- Task requirements -
Resume the forum thread on the final parsec problem, continuing after its last sentence.

- Source extract -
------------------------------------------------

Naked Science Forum

Non Life Sciences => Physics, Astronomy & Cosmology => Topic started by: neilep on 06/01/2025 16:36:12

Title: What Is The Final Parsec Problem ?
Post by: neilep on 06/01/2025 16:36:12

Dearest Parsecologists,


Happy New Year !


Black Holes are just great. Occasionally they like to hang out and merge...which is nice.


Here is a true bona fide non doctored image that i just took:


(https://lh3.googleusercontent.com/pw/AP1GczP1aNpanlMpiR45CWgSsbzfNpXJp12Z0oX4e8eloWpcACtgeZx2dN_yWk_fwLPBO6bJgb2XkgCYuQNSGv0ns5ojUIISuS0a3st5brGnRek1UXUQpG1z=w2400)
  A true bona fide non doctored image of two back hole chums just moments ago.


Is it me or do I detect a touch of Pareidolia ? Nah, just me i guess !!

So in my understanding merging black holes is all well and good until they reach a distance from one another of one parsec. Then, something strange happens as they are not sheeposed to have enough of something to continue to merge !

• When galaxies collide, their central supermassive black holes (SMBHs) should also eventually merge.
• However, as the SMBHs approach each other within about a parsec (3.26 light-years), the density of stars and gas in the galactic core becomes too low to effectively remove the energy and momentum needed for the final plunge and merger.
• This "energy loss problem" prevents the black holes from spiraling inward and merging within a reasonable timeframe.
  
  So how do Black Holes merge then ?

If you can provide me with the solution I can then take the credit which will make me happy.

Thank ewe very much.

hugs and shmishes

mwah mwah mwah

Neil🐏🐏🐏🐏
Executive Officer Ruminant In Charge Of Asking This Question

Title: Re: What Is The Final Parsec Problem ?
Post by: Halc on 06/01/2025 18:47:47

Quote from: neilep on 06/01/2025 16:36:12

    When galaxies collide, their central supermassive black holes (SMBHs) should also eventually merge.
    However, as the SMBHs approach each other within about a parsec (3.26 light-years), the density of stars and gas in the galactic core becomes too low to effectively remove the energy and momentum needed for the final plunge and merger.
    This "energy loss problem" prevents the black holes from spiraling inward and merging within a reasonable timeframe.

So how do Black Holes merge then ?

The quote you give kind of says it.  To get closer, their kinetic energy must go somewhere, else, like Earth, it just keeps orbiting the sun without getting closer.

Thing is, the way this energy is dissipated is by flinging other matter away, giving that matter the orbital energy of the pair. Once the material is all gone, only new (not orbiting) material can contribute further to this process, and that takes a lot of time.

------------------------------------------------

- Given data -
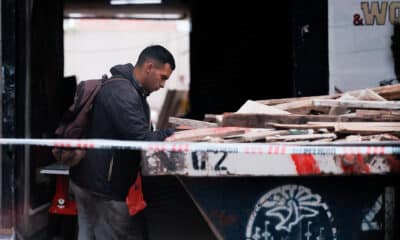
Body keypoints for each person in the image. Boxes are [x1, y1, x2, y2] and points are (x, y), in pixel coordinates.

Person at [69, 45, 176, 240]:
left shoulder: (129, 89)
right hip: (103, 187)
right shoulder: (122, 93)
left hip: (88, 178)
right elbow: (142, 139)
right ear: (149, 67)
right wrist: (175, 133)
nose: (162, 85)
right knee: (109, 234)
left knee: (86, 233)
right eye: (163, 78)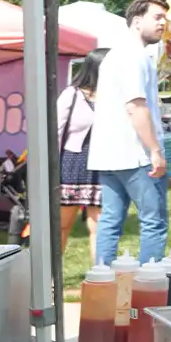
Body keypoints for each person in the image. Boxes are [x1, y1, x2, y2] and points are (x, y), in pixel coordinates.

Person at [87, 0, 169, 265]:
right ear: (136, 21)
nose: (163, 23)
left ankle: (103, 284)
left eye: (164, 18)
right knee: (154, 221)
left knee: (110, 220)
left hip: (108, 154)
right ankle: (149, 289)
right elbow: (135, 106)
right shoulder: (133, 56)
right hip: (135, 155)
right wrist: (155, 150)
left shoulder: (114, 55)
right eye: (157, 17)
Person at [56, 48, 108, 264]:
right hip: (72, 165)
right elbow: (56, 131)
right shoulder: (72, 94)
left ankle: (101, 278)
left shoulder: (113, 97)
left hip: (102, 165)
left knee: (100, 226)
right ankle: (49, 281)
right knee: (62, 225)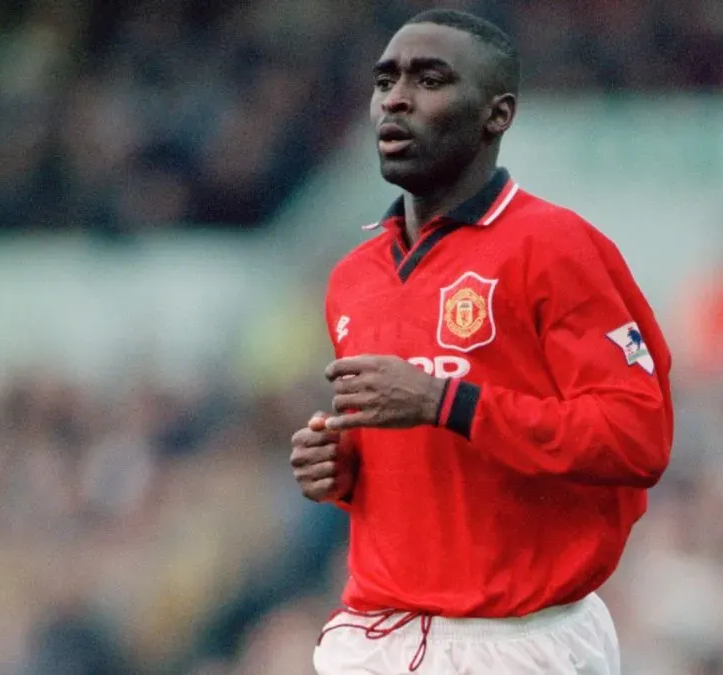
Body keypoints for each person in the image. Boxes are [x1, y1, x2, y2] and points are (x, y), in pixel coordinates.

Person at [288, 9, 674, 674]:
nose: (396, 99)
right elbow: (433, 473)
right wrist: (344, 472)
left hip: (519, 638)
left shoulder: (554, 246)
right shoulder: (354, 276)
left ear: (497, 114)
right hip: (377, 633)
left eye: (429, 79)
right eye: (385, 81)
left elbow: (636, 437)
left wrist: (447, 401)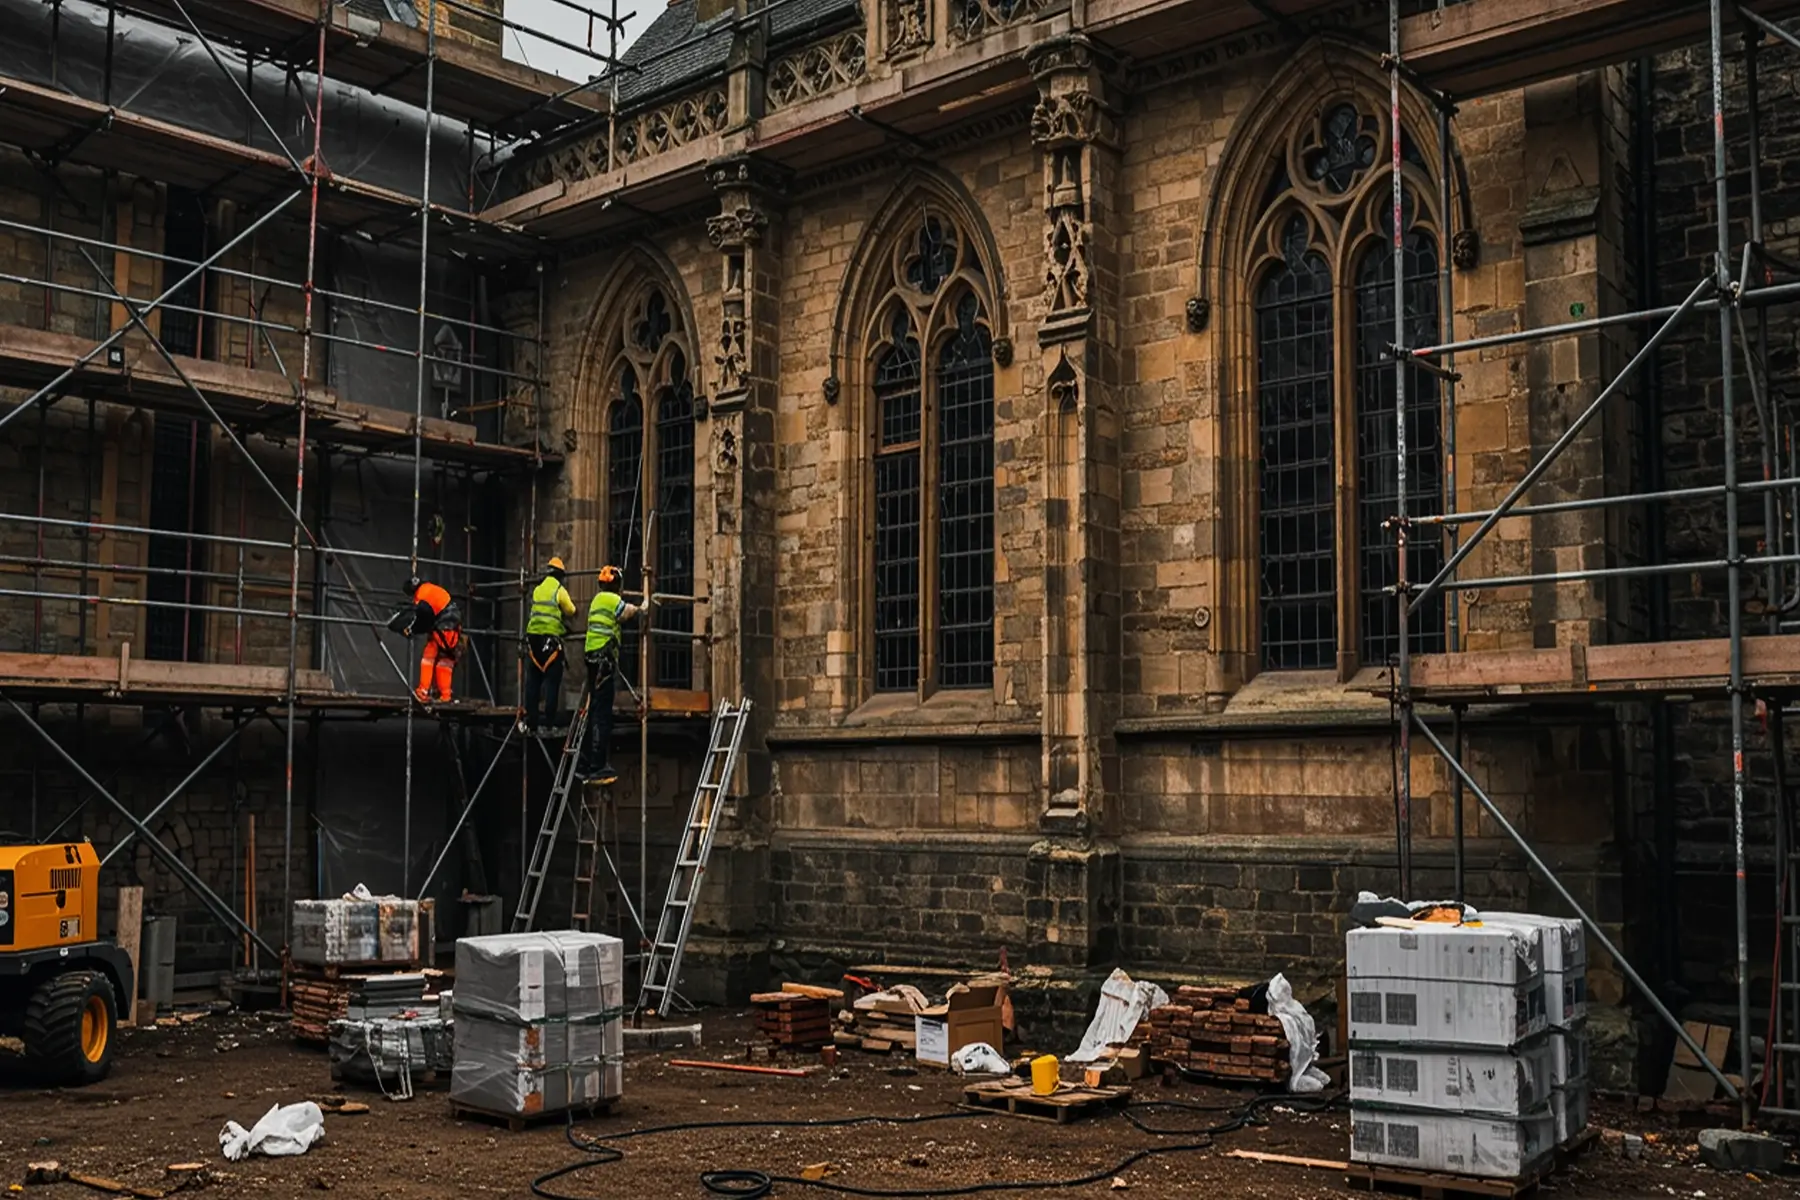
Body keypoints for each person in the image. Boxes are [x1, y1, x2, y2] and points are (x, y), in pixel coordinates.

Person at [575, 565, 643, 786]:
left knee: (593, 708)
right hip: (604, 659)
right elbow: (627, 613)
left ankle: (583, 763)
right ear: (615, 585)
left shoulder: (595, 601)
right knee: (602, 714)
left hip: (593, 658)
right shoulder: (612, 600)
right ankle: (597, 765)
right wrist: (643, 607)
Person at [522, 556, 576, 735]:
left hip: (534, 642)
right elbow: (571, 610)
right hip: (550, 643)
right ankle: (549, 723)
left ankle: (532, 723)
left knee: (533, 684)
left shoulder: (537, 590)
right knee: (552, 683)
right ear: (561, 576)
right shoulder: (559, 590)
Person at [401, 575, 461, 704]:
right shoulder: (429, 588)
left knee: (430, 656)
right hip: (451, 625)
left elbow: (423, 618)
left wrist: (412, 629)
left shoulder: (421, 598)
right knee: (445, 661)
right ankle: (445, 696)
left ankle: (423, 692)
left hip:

------------------------------------------------

- Exercise output -
They will eventually merge, just all all planets will eventually fall into the sun given enough time and no external dissturbance.  Any pair of orbiting objects emits gravitational waves and that energy comes from kinetic energy.. Earth for instance emits GWs at the rate of about 200 watts, and the kinetic energy of Earth will run a pair of 100W light bulbs for an awfully long time.  The sun will swallow Earth before that has time to happen, but that's the fate of say Jupiter.

Likewise, all black hole binaries like the undoctored picture you took will eventually merge, but the universe is only 14 billion years old, nowhere near long enough for gravitational waves to do the job at a full parsec away.


Fun fact: Two sheep circling each other will emit Baaavitational waves.

Title: Re: What Is The Final Parsec Problem ?
Post by: evan_au on 19/01/2025 10:55:18

Unfortunately, the length of current gravitational wave detectors does not allow us to detect the very low frequencies/long wavelengths of merging supermassive black holes. So we can't directly measure the rate of such events*.

There is an indirect indication that such mergers might occur, in the form of "X-shaped" radio galaxies; one theory suggests that a supermassive black hole was emitting a jet of matter from the poles of the accretion disk - and then it suddenly gets hit by another massive impactor, which changes the axis of rotation, and the direction of the polar jet.

In the images I have seen of these objects, there does not seem to be a large gap in the polar jets, suggesting no final parsec pause.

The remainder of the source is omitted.